Welche Rolle spielt die Digitalisierung in der Mathematiklehre?

Schmitz: Die Animation und Visualisierung von Themen wurde durch die Digitalisierung erleichtert. Auch die Erforschung der Lehre fällt durch digitale Hilfsmittel leichter. Sie sind nützlich, um beispielsweise herauszufinden, wie unterschiedliche Lehrmethoden ankommen.

Rhein: Die Digitalisierung hat viele zusätzliche Angebote erschaffen. Zum Beispiel gibt es YouTube-Playlists zu den Grundlagen der Mathematik sowie Tools und Apps, die die Studierenden beim Rechnen unterstützen, beispielsweise GeoGebra oder Wolfram Alpha. Es mangelt also nicht an Unterstützungsangeboten. Ich sehe eine Lücke darin, dass die Studierenden vor lauter Angeboten gar nicht mehr wissen, was sie in Anspruch nehmen sollen. Wir müssen die Studierenden gezielter unterstützen, damit sie von den frei verfügbaren Lernmitteln nur die benutzen, die auch qualitativ gut sind.

Arbeiten Sie an digitalen Lernangeboten?

Schmitz: StudiVEMINT ist ein Beispiel für frei verfügbares Lernmaterial, zu dem wir gemeinsam mit der Universität Paderborn Videos erstellt haben. Wir erklären Schulmathematik für alle, die ihre Kenntnisse für ihr Studium auffrischen und vertiefen wollen. Die Videos gibt es auch auf YouTube. Sie wurden nach aktuellen didaktischen Standards entwickelt und sind fachlich absolut sauber. Methodisch wurde mit vielen visualisierenden Elementen gearbeitet.

Rhein: Wir beide entwickeln gerade zusammen mit Prof. Dr. Heiko Knospe ein Serious Game. In dem Spiel soll man ein Raumschiff steuern und lernt dabei etwas zur Matrizenrechnung. Die Umsetzung erfolgt mit zwei Studierenden vom Cologne Game Lab. Darüber hinaus arbeitet Prof. Knospe aktuell an einer gamifizierten App zur Grundlagenmathematik.
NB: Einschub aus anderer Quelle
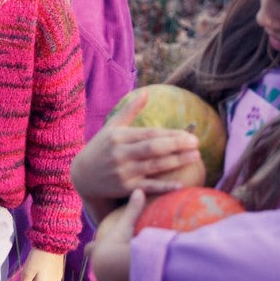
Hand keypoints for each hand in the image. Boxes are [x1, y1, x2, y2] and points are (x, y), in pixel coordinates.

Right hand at [71, 89, 204, 223]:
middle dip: (177, 145)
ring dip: (177, 162)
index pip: (150, 134)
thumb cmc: (101, 148)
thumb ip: (130, 110)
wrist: (82, 175)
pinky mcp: (125, 188)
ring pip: (155, 166)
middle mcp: (121, 153)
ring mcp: (123, 172)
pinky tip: (180, 184)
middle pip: (154, 148)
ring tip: (195, 157)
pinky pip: (148, 187)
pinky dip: (164, 186)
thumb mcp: (112, 127)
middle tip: (197, 143)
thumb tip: (146, 91)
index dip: (171, 134)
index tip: (189, 134)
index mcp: (120, 136)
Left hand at [89, 191, 145, 280]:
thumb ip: (132, 209)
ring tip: (124, 273)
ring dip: (116, 276)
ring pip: (109, 279)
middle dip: (105, 264)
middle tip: (112, 261)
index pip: (90, 249)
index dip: (91, 248)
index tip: (91, 246)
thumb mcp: (126, 224)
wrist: (119, 269)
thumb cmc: (118, 244)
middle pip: (98, 266)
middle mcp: (99, 268)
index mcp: (97, 251)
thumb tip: (139, 190)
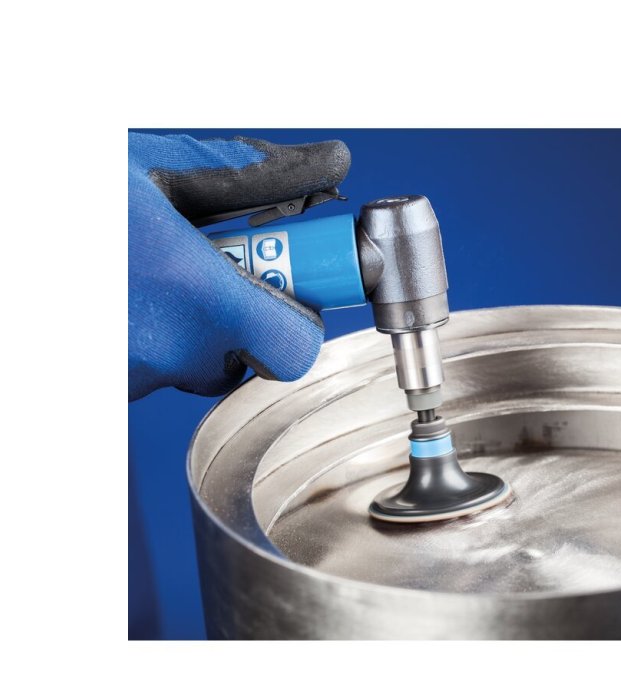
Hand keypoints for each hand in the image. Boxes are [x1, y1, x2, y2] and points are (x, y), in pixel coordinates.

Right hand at [128, 133, 350, 399]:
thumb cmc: (68, 197)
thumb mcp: (159, 169)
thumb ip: (252, 175)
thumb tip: (330, 165)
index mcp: (196, 291)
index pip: (295, 350)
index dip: (299, 324)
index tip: (286, 293)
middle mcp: (166, 349)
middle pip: (248, 362)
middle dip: (241, 323)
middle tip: (208, 279)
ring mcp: (131, 377)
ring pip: (196, 368)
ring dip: (191, 332)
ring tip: (152, 280)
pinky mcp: (106, 389)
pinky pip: (151, 373)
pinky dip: (147, 340)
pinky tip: (125, 298)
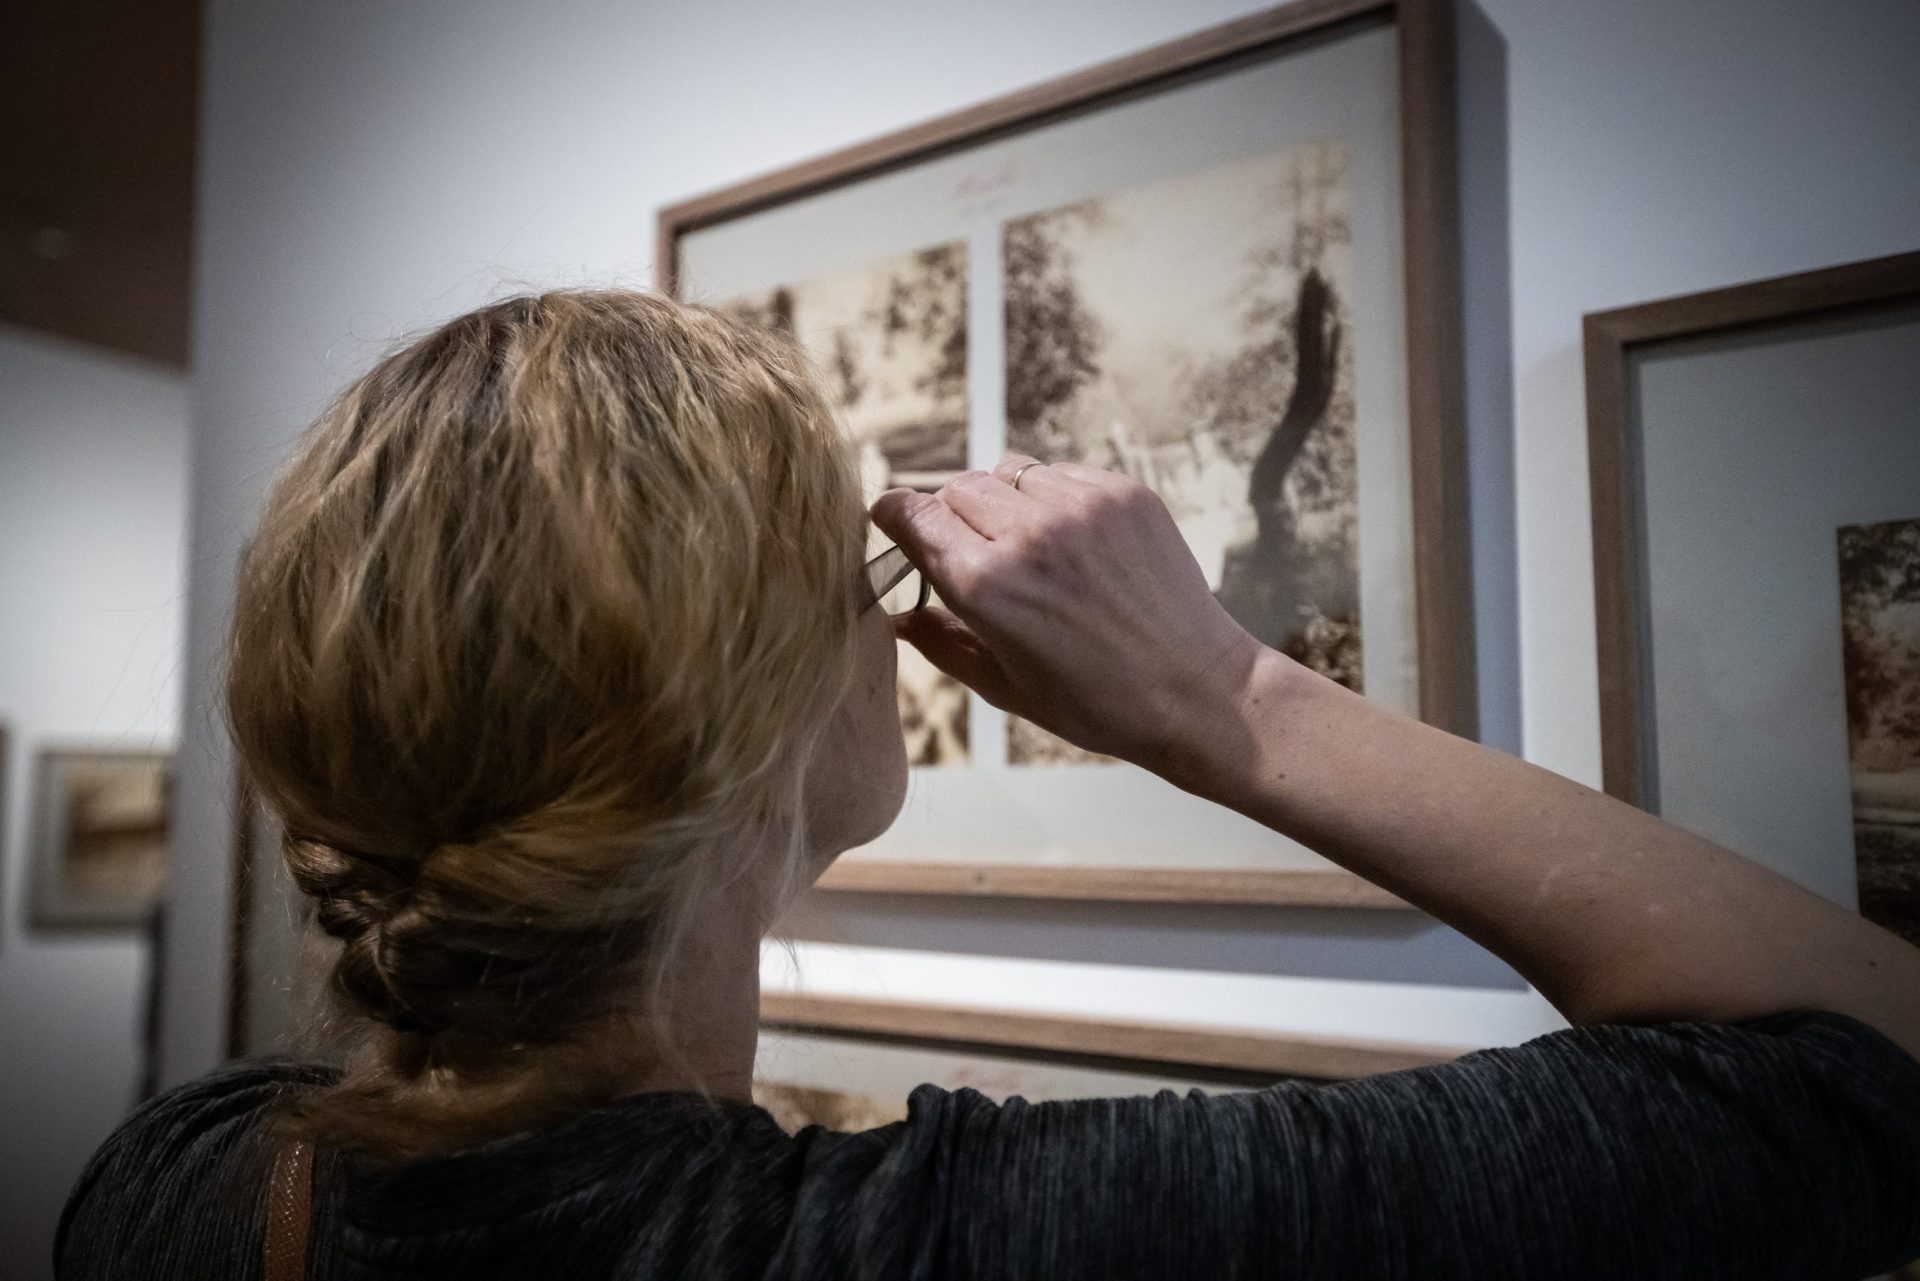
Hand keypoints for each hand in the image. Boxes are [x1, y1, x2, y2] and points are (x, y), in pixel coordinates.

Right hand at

Gibt es neue Entwicklungen in der Ingenieursmathematik?

Schmitz: Den Umgang mit Daten würde ich als neuere Entwicklung bezeichnen. Das spiegelt sich in unterschiedlichen Fächern wieder, die zum Teil von der Mathematik getrieben werden oder in denen man viel Mathematik braucht. Bei uns an der Fakultät haben wir im Maschinenbau-Studiengang das Fach Data Science relativ neu reingenommen.

Rhein: Man muss mehr Grundlagen der Wahrscheinlichkeitsrechnung vermitteln, weil das bei Data Science und beim Maschinellen Lernen eine große Rolle spielt. Dieser Entwicklung haben wir beide auch schon mit Angeboten für den KI-Campus Rechnung getragen. Wir haben freizugängliche Angebote geschaffen, die einen theoretischen und praktischen Einblick in die unterschiedlichen Methoden des Data Minings geben.